Single by Edyta Górniak
- Released: 1995
- Genre: Pop
- Length: 4:10
- Label: ORCA; Pomaton EMI;
- Songwriter(s): Kylie Minogue; Charlie Mallozzi; Marco Sabiu;
- Producer(s): The Rapino Brothers

Edyta Górniak singles chronology
| "Once in a Lifetime" (1994) | "Love Is on the Line" (1995) | "To Atlanta" (1996) |

= Love Is on the Line =

"Love Is on the Line" is the second single by Polish singer Edyta Górniak, written by Australian singer Kylie Minogue.

== Background ==
"Love Is on the Line" was originally written by Australian singer Kylie Minogue for a promo called Sessions in 1993.

The single was released in Poland only. The song was not released on any album and there is no music video. On 22 November 1999, "Love Is on the Line" received a platinum award by Polish ZPAV (Polish Society of the Phonographic Industry).

The single cover includes pictures by photographer Adam Krzywka.

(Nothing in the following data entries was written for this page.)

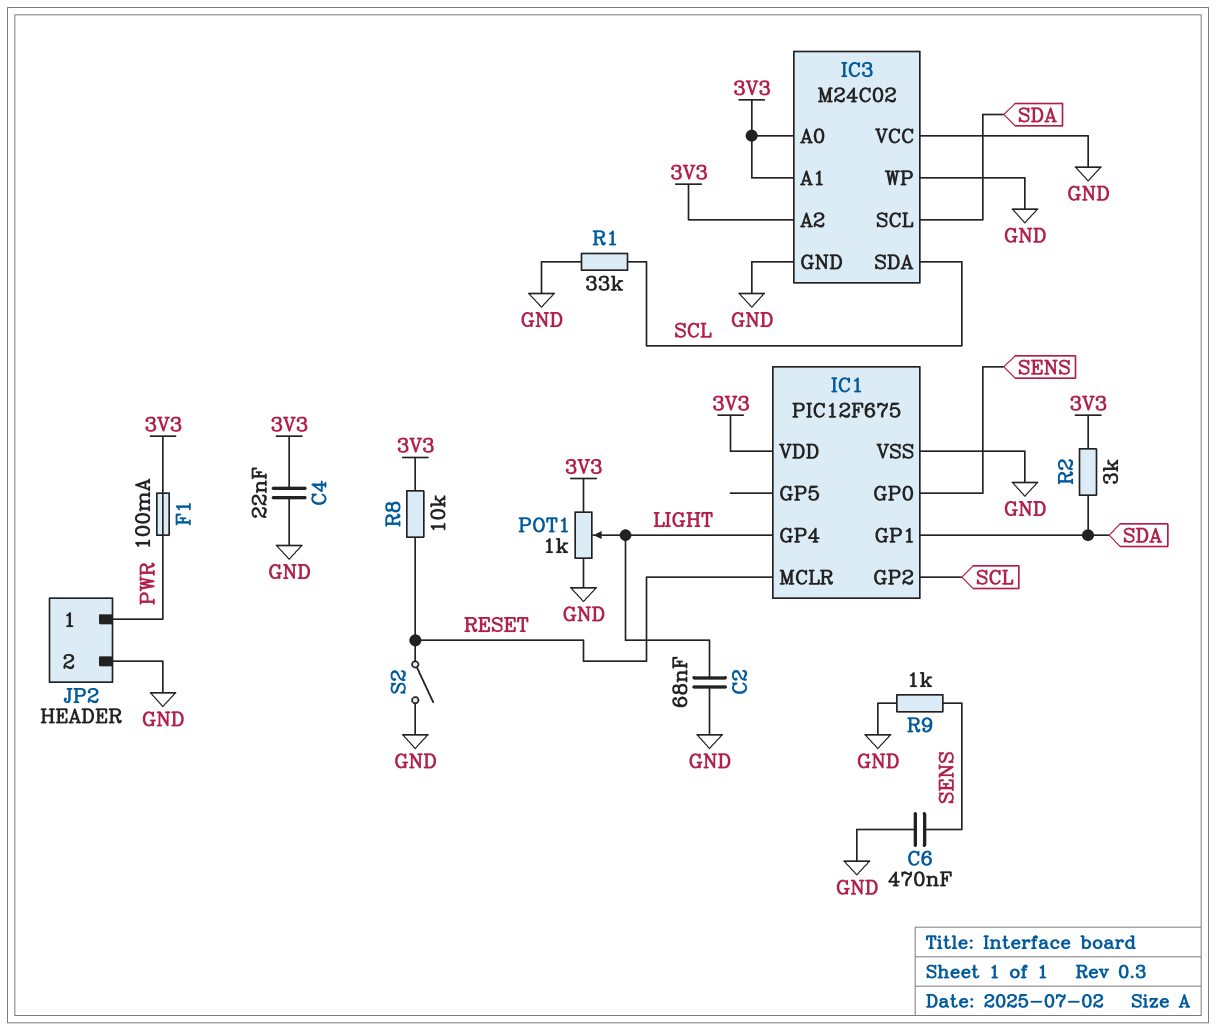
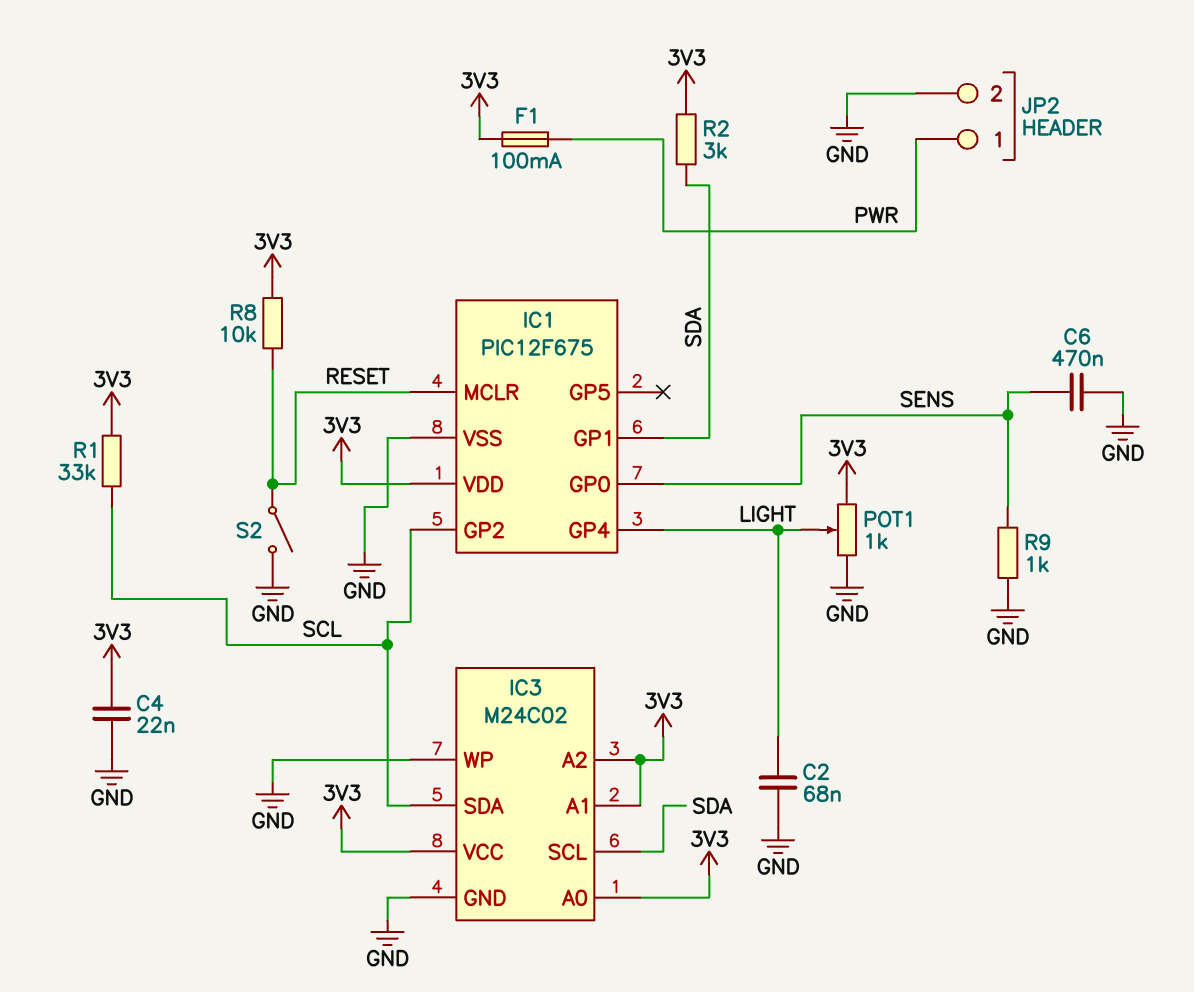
IC3 pin VCC: GND -> 3V3
R1: 33k (GND, SCL) -> 33k (3V3, SCL)

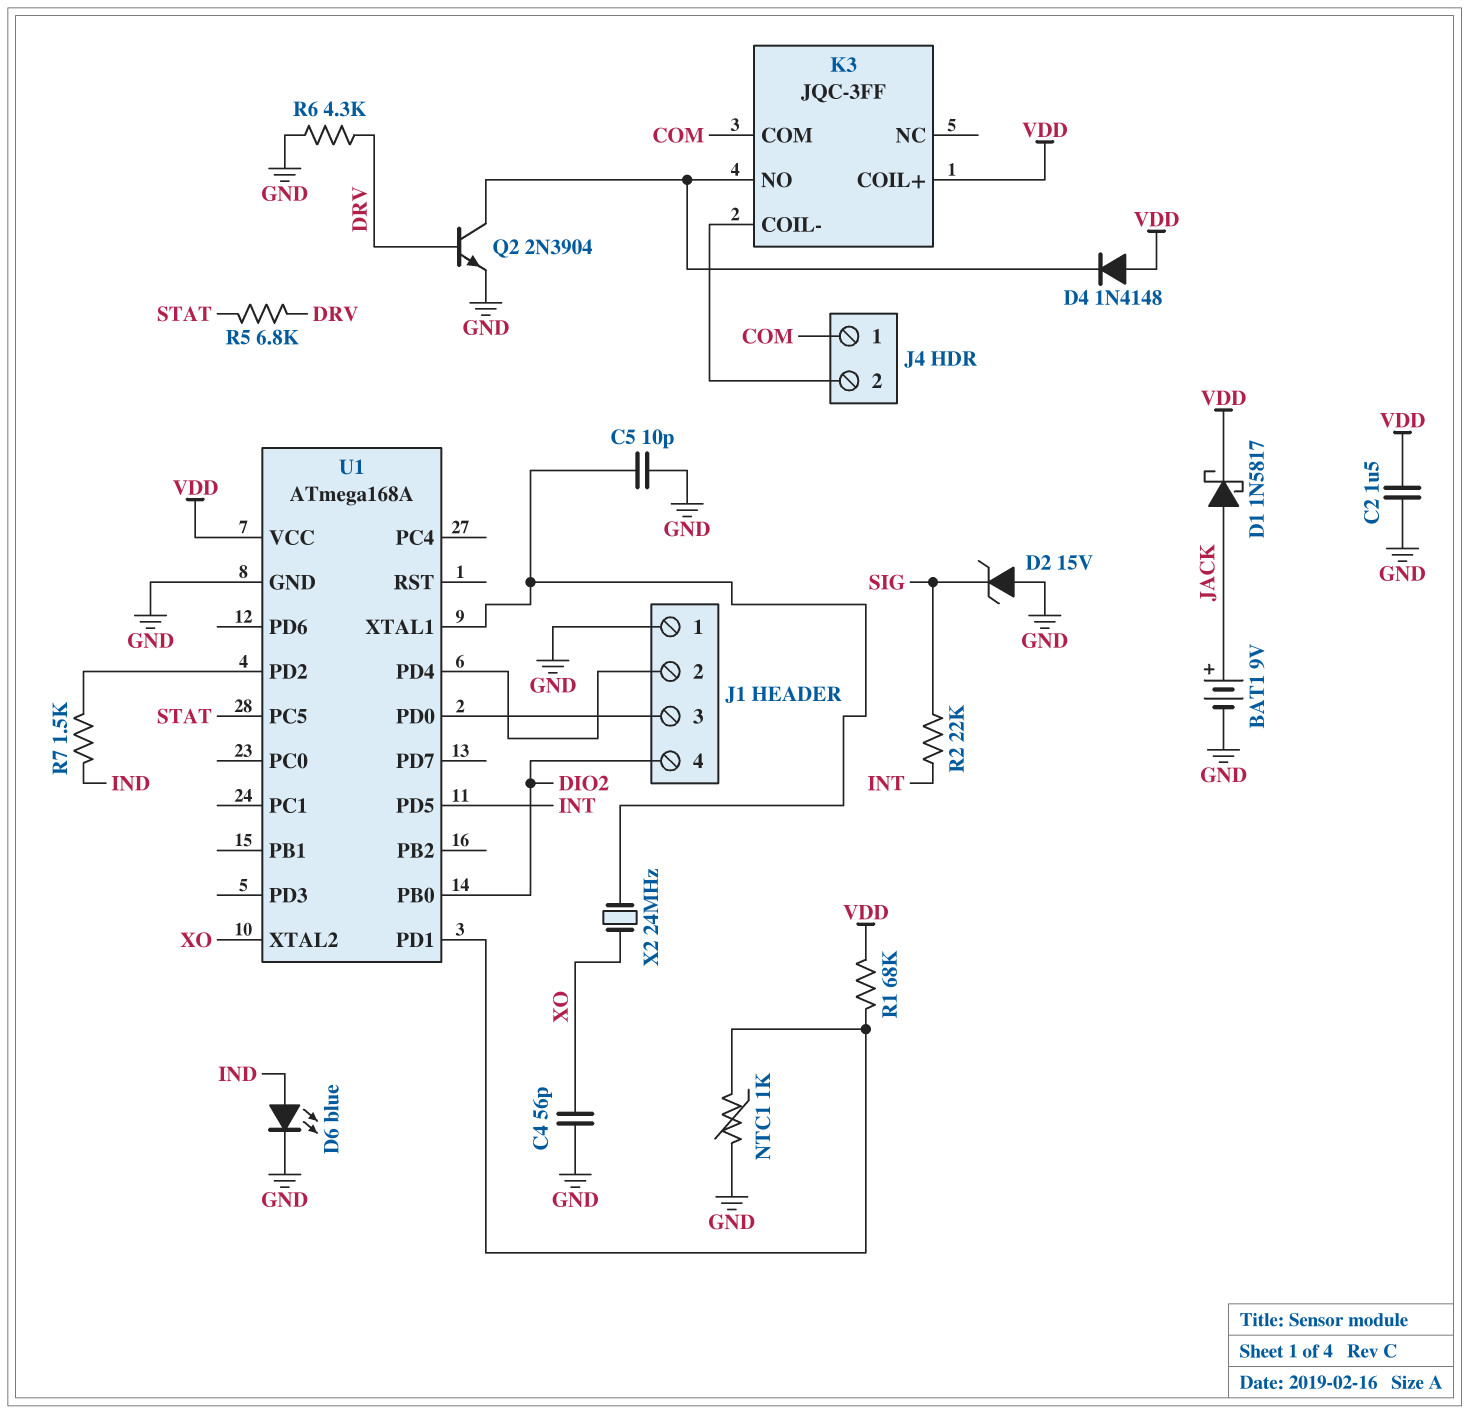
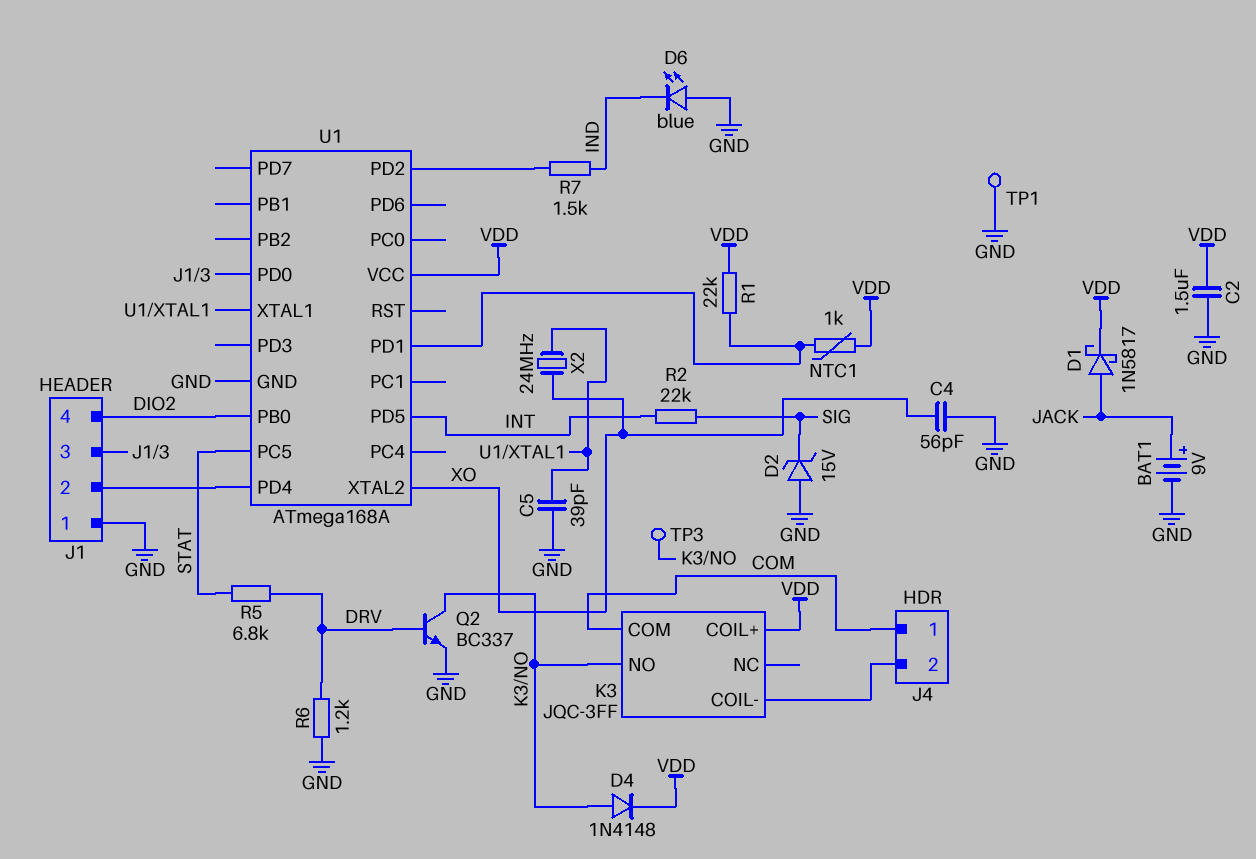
C5: 10pF (GND, U1/XTAL1) -> 39pF (GND, U1/XTAL1)
D4: diode 1N4148 (A VDD, K K3/NO) -> diode 1N4148 (A K3/NO, K VDD)
D6: LED blue (A IND, K GND) -> LED blue (A GND, K IND)
NTC1: 1k (GND, U1/PD1) -> 1k (U1/PD1, VDD)
Q2: NPN 2N3904 (B DRV, C K3/NO, E GND) -> NPN BC337 (B DRV, C K3/NO, E GND)
R1: 68k (U1/PD1, VDD) -> 22k (U1/PD1, VDD)
R6: 4.3k (DRV, GND) -> 1.2k (DRV, GND)
TP1: none -> test point (GND)
TP3: none -> test point (K3/NO)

== Track listings and formats ==
Cassette single; maxi-CD single
1. "Love Is on the Line" (radio edit) – 4:10
2. "Love Is on the Line" (extended version) – 6:16
3. "Love Is on the Line" (No Way Jose mix) – 5:28
4. "Love Is on the Line" (acapella) – 2:02

== Certifications ==

| Region | Certification | Certified units/sales |
| Poland (ZPAV) | Platinum | 20,000^{*} |
^{*} Sales figures based on certification alone.